Shortly after my arrival in Baltimore, I was invited to give a lecture for a conference of the Society for Art, Religion, and Science in New York City, entitled “The Grotesque in Art.” My presentation explored the problem of the grotesque, drawing on my observations from psychedelic research, and included a slide show of my clients’ paintings. Among the participants was Joseph Campbell, considered by many to be the greatest mythologist of the twentieth century and possibly of all time. He was fascinated by my descriptions of the experiences of patients reliving their birth and by the paintings they had made. At his request, I sent him a manuscript summarizing the findings of my research in Prague. It was a thick volume entitled
Agony and Ecstasy in Psychiatric Treatment
that never got published and later became the source for five books discussing different aspects of my work.
After a few initial encounters, we became good friends, and Joseph played a very important role in my personal and professional life. Christina had developed an independent friendship with him when she was his student at Sarah Lawrence College in Bronxville, New York.

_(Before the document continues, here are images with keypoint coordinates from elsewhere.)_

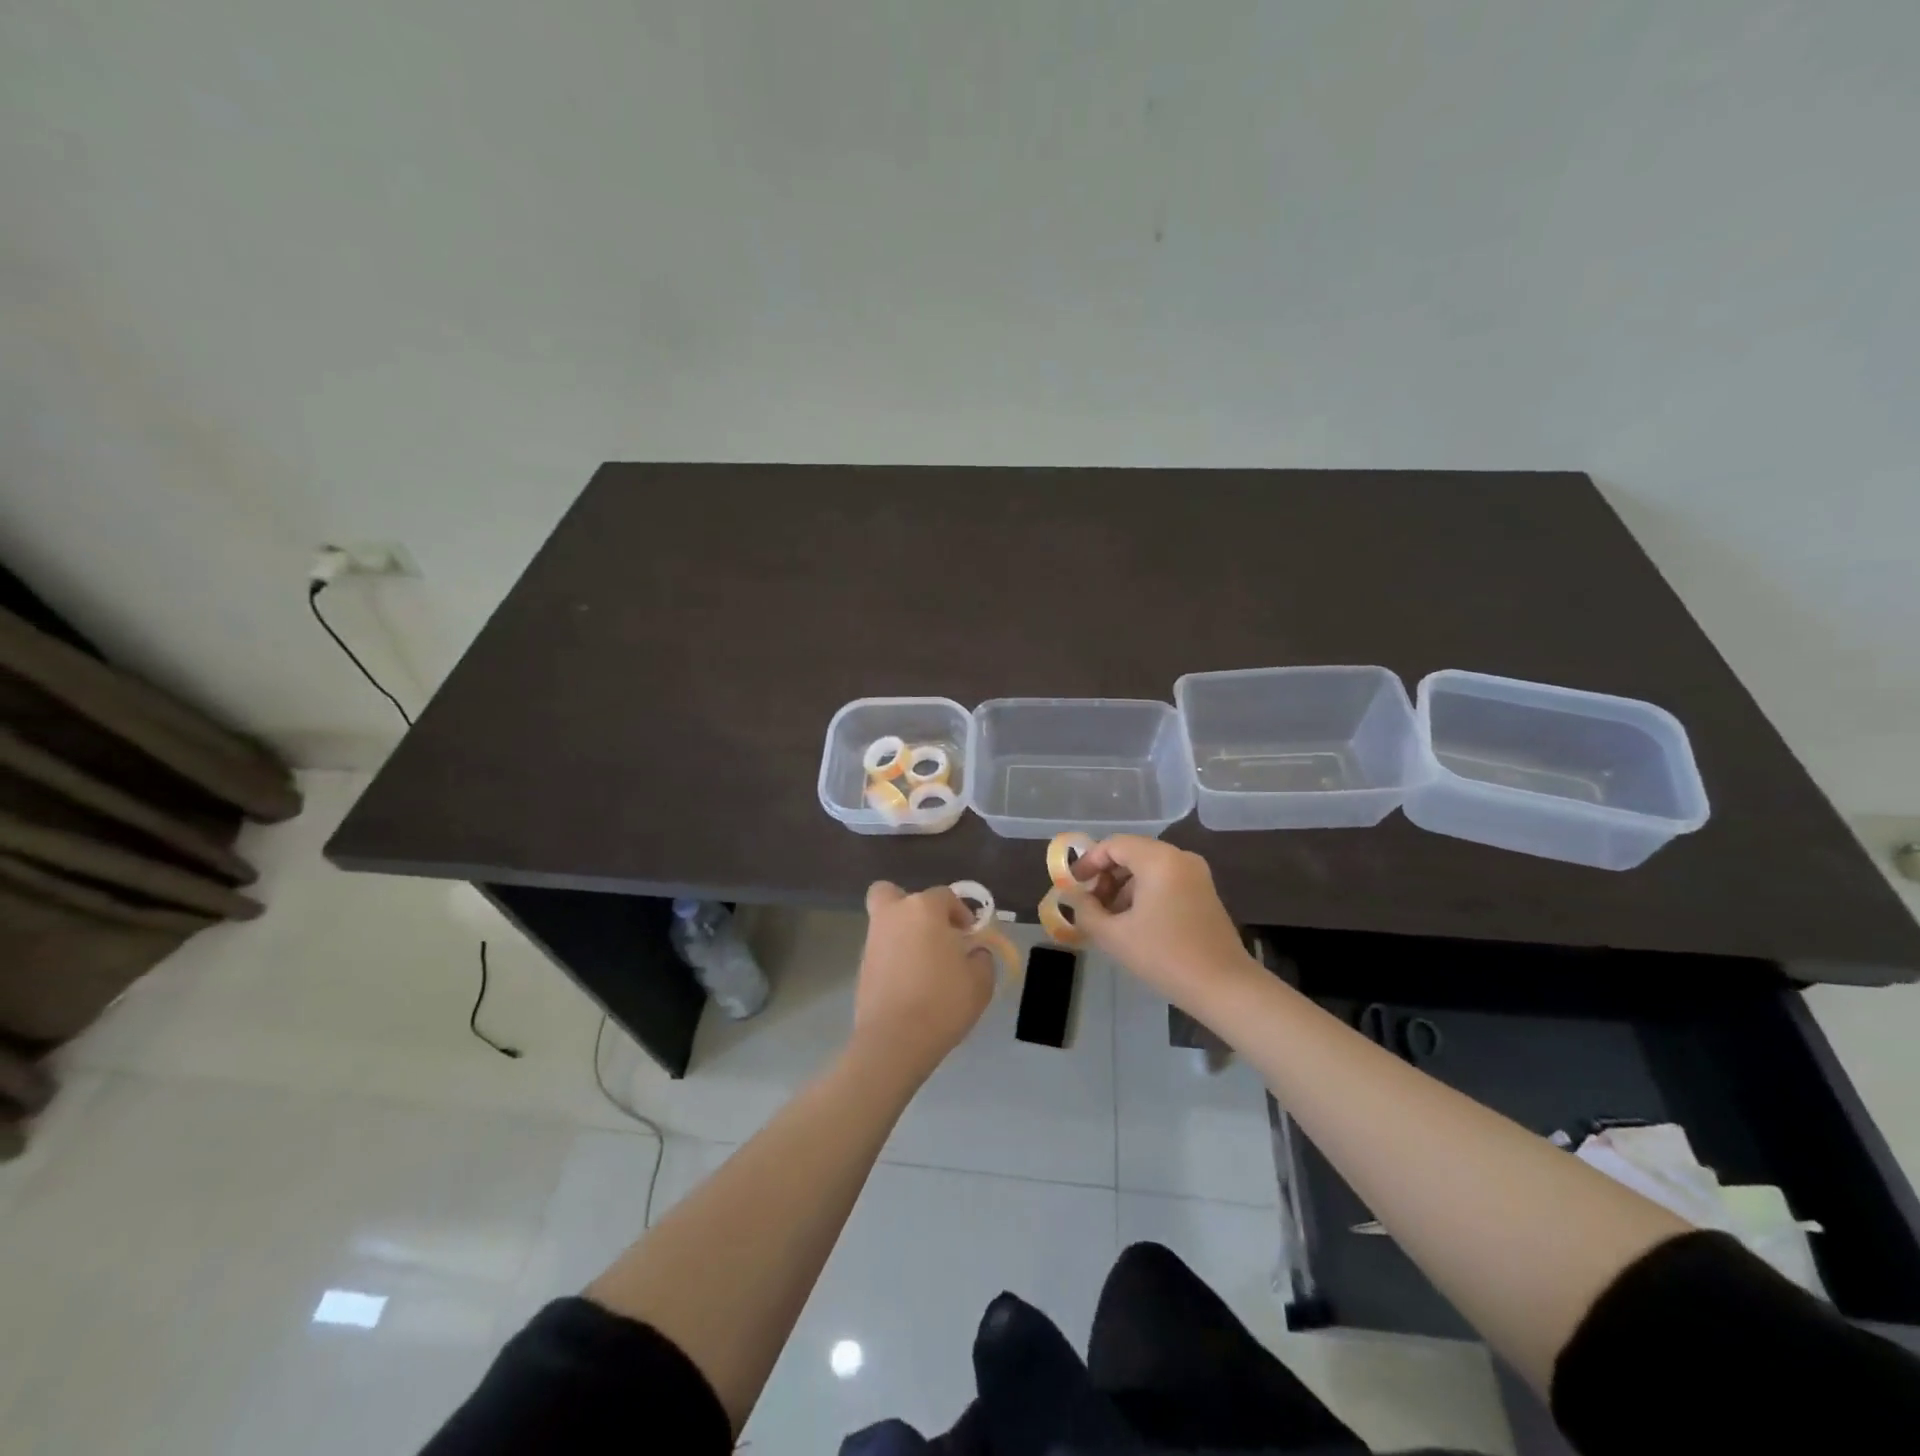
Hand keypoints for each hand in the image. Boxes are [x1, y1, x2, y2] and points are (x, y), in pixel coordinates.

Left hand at [851, 882, 995, 1082]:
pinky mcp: (861, 966)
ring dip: (903, 934)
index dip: (960, 912)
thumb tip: (974, 952)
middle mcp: (893, 915)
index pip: (944, 896)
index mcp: (923, 909)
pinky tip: (910, 984)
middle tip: (933, 933)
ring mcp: (872, 940)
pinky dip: (893, 958)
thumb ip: (982, 958)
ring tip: (925, 965)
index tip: (970, 936)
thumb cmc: (942, 1002)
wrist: (894, 1041)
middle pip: (894, 894)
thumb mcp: (980, 981)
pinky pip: (881, 950)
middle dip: (913, 908)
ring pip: (886, 922)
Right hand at [1066, 837, 1254, 1013]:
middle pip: (1131, 854)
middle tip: (1089, 904)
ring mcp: (1196, 875)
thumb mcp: (1114, 936)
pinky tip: (1133, 924)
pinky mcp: (1204, 893)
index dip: (1088, 862)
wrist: (1224, 987)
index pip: (1114, 845)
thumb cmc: (1165, 956)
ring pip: (1148, 869)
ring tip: (1108, 919)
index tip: (1072, 885)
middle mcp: (1180, 858)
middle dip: (1105, 877)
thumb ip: (1086, 910)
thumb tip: (1075, 897)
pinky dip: (1144, 894)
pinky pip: (1165, 881)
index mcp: (1158, 859)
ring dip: (1123, 888)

Joseph’s intellect was remarkable and his knowledge of world mythology truly encyclopedic. He loved the material from psychedelic research, particularly my concept of basic perinatal matrices (BPMs), which helped him understand the ubiquity and universal nature of the motif of death and rebirth in mythology. After I moved to California, I saw Joseph regularly because he was a frequent guest at Esalen, participating as guest faculty in the monthlong seminars that Christina and I organized, and conducting his own workshops.